Geochemistry characters of platinum-group elements and its significances on the process of mineralization in the Kalatongke Cu-Ni sulfide deposit, Xinjiang, China.

Kalatongke Ni-Cu Sulfide deposit, which occurring in the northern margin of the Junggar terrane, northern Xinjiang, NW China, three of 11 small mafic intrusions (#1, #2 and #3) are the main economic Ni-Cu sulfide ore bodies. The ore is comprised of disseminated sulfides ( including weakly-disseminated and heavily-disseminated) and massive sulfides, in the former they have transition relationship, but the latter has penetration contact relationship with the former. The total concentrations of PGE in rock and ore samples are low, their dominant elements are PPGE, generally decrease with basic degree decrease in rocks and increase with sulfide contents increase in ores, suggest that PGE distribution in the deposit is mainly controlled by ore phases derived from sulfides segregation.

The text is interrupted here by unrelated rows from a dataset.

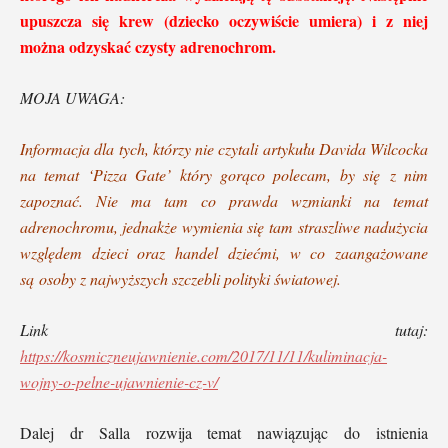
upuszcza się krew (dziecko oczywiście umiera) i z niej
można odzyskać czysty adrenochrom.
MOJA UWAGA:
Informacja dla tych, którzy nie czytali artykułu Davida Wilcocka
na temat
‘
Pizza Gate
’
który gorąco polecam, by się z nim
zapoznać. Nie ma tam co prawda wzmianki na temat
adrenochromu, jednakże wymienia się tam straszliwe nadużycia
względem dzieci oraz handel dziećmi, w co zaangażowane
są osoby z najwyższych szczebli polityki światowej.
Link tutaj:
https://kosmiczneujawnienie.com/2017/11/11/kuliminacja-
wojny-o-pelne-ujawnienie-cz-v/
Dalej dr
Salla
rozwija temat nawiązując do istnienia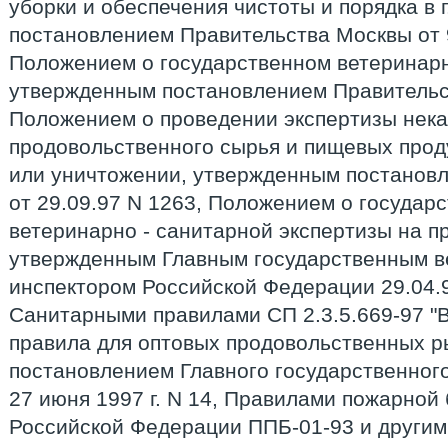
уборки и обеспечения чистоты и порядка в 
постановлением Правительства Москвы от 9
Положением о государственном ветеринарн
утвержденным постановлением Правительст
Положением о проведении экспертизы нека
продовольственного сырья и пищевых прод
или уничтожении, утвержденным постанов
от 29.09.97 N 1263, Положением о государ
ветеринарно - санитарной экспертизы на п
утвержденным Главным государственным 
инспектором Российской Федерации 29.04.9
Санитарными правилами СП 2.3.5.669-97 
правила для оптовых продовольственных р
постановлением Главного государственного
27 июня 1997 г. N 14, Правилами пожарной
Российской Федерации ППБ-01-93 и други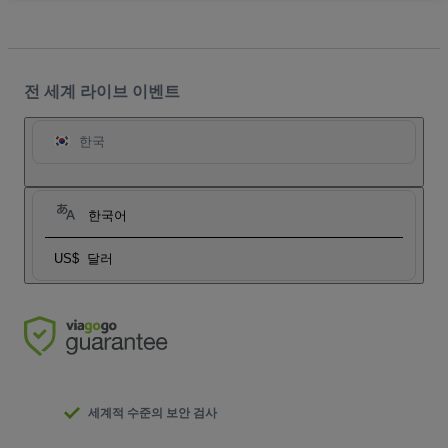
전 세계 라이브 이벤트
한국
한국어
US$
달러
세계적 수준의 보안 검사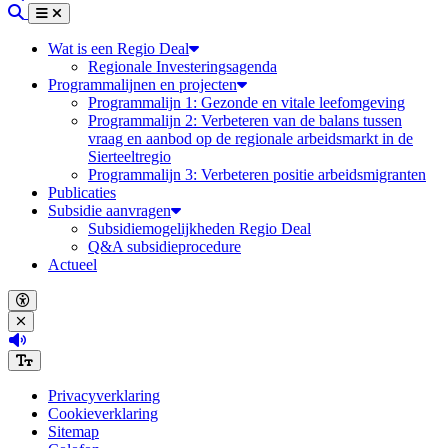
Zoeken
Menu
Sluiten
Wat is een Regio Deal
Regionale Investeringsagenda
Programmalijnen en projecten
Programmalijn 1: Gezonde en vitale leefomgeving
Programmalijn 2: Verbeteren van de balans tussen
vraag en aanbod op de regionale arbeidsmarkt in de
Sierteeltregio
Programmalijn 3: Verbeteren positie arbeidsmigranten
Publicaties
Subsidie aanvragen
Subsidiemogelijkheden Regio Deal
Q&A subsidieprocedure
Actueel
Open accessibility menu
Close accessibility menu
(Deze link opent in een nieuw tabblad)
Increase font size
Privacyverklaring
Cookieverklaring
Sitemap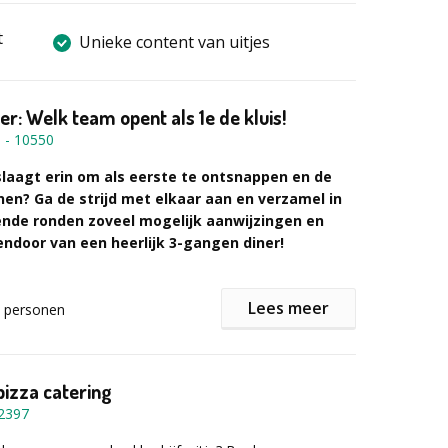
t
Unieke content van uitjes
er: Welk team opent als 1e de kluis!
n
-
10550
laagt erin om als eerste te ontsnappen en de
nen? Ga de strijd met elkaar aan en verzamel in
lende ronden zoveel mogelijk aanwijzingen en
endoor van een heerlijk 3-gangen diner!
Lees meer
personen
scape diner?
pe programma gepresenteerd door de Quizmaster van
.
lende teams strijden jullie om de felbegeerde Escape
pizza catering
2397
ijkertijd van een heerlijk 3-gangen-diner in een sfeervol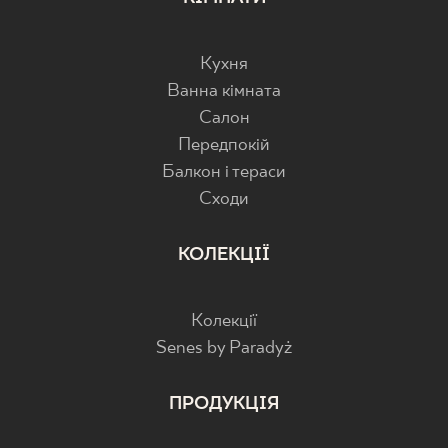
Кухня
Ванна кімната
Салон
Передпокій
Балкон і тераси
Cходи
КОЛЕКЦІЇ
Колекції
Senes by Paradyż
ПРОДУКЦІЯ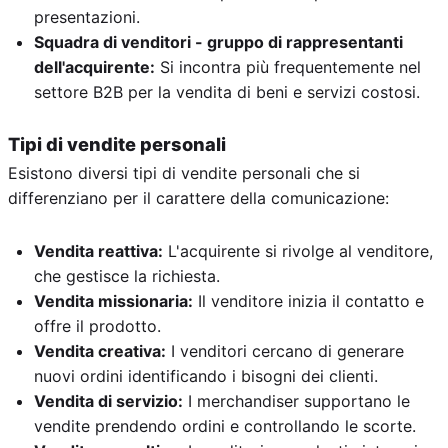
presentazioni.
Squadra di venditori - gruppo di rappresentanti
dell'acquirente:
Si incontra più frequentemente nel
settore B2B per la vendita di beni e servizi costosi.
Tipi di vendite personali
Esistono diversi tipi di vendite personali che si
differenziano per il carattere della comunicazione:
Vendita reattiva:
L'acquirente si rivolge al venditore,
che gestisce la richiesta.
Vendita missionaria:
Il venditore inizia il contatto e
offre il prodotto.
Vendita creativa:
I venditori cercano di generare
nuovi ordini identificando i bisogni dei clienti.
Vendita di servizio:
I merchandiser supportano le
vendite prendendo ordini e controllando le scorte.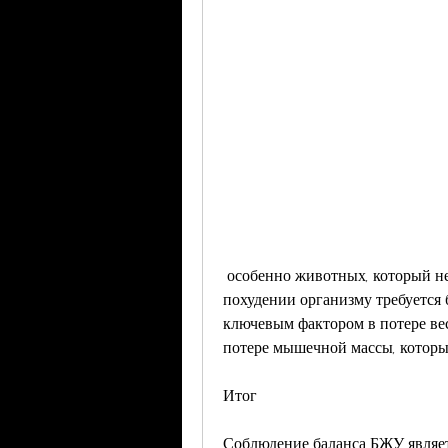
 особенно животных, который необходим для роста и восстановления мышц. При 
похудении организму требуется б
ключевым фактором в потере вес
потере мышечной массы, который
Итог
Соблюдение баланса БЖУ являет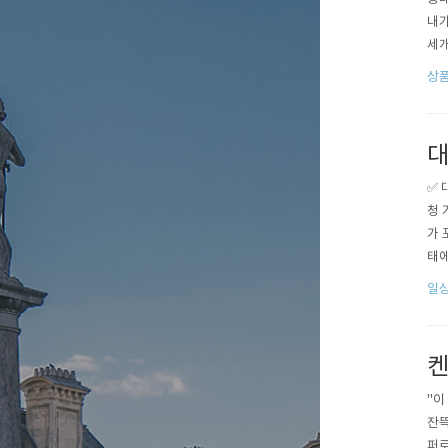
내가
세개
버.
상
리빙
매트
대
✅ 
청 
가 
태에
신체
일
진내
켄
"이
잔뜩
퍼로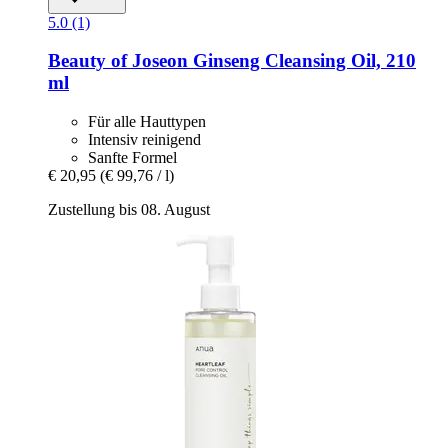
5.0 (1)
Beauty of Joseon
Ginseng Cleansing Oil, 210
ml
Für alle Hauttypen
Intensiv reinigend
Sanfte Formel
€ 20,95
(€ 99,76 / l)
Zustellung bis 08. August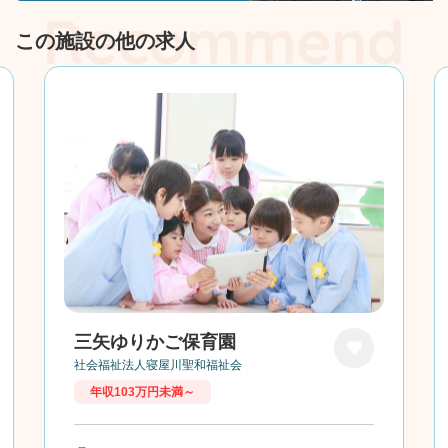
この施設の他の求人
三矢ゆりかご保育園
社会福祉法人寝屋川聖和福祉会
お気に
年収103万円未満～
入り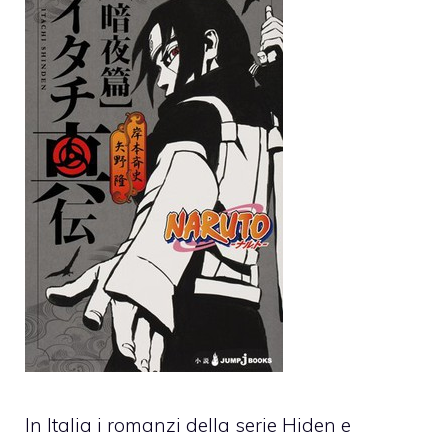
In Italia i romanzi della serie Hiden e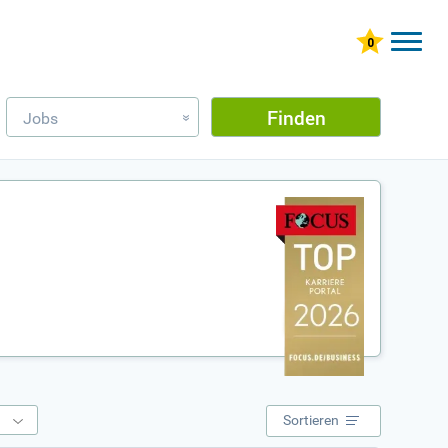
Finden
Jobs
»
e
Sortieren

On the basic of 100% sulfide recalculated, the average concentrations of total PGE concentrations in ores are 573 x 10(-9). The composition of the total PGE show no notable difference among the disseminated of all intrusions. Rock and ore samples have similar mantle-normalized PGE patterns with relative enrichment of Pt and Pd. The diagram of Pd/Ir against Ni/Cu, and geochemistry of rocks reveal that primary magma of Kalatongke is basaltic magma with high MgO content, which is undepleted in platinum group element. Assuming the primary magma is similar to the continental tholeiite, simulanting result reveals that the parental magma visibly depleted PGE, at the same time, Ir depleted more than Pt and Pd, owing to the sulfide segregation in the deep crust. The Pd/Pt ratios of rocks and ores, binary variations of Cr versus Ni, Ir, Ru and Rh, and S isotope combining with petrology show that the fractionation of olivine and chromite is likely the main factor leading to sulfur saturation and segregation. The diversity between IPGE and PPGE of different type ores, its pertinency linking and the macroscopical geological fact, we conclude that the disseminated ores come from the undepleted initial magma, then the olivine and chromite crystallization and segregation and sulfide segregation in the deep crust, resulting in the parental magma depleted in PGE, in the end, the crystal-bearing magma ascend and intrude the present level in the crust. But the massive ore maybe derived from the sulfide melt which laterly segregated from the parental magma depleted in PGE, and then inject into disseminated ores.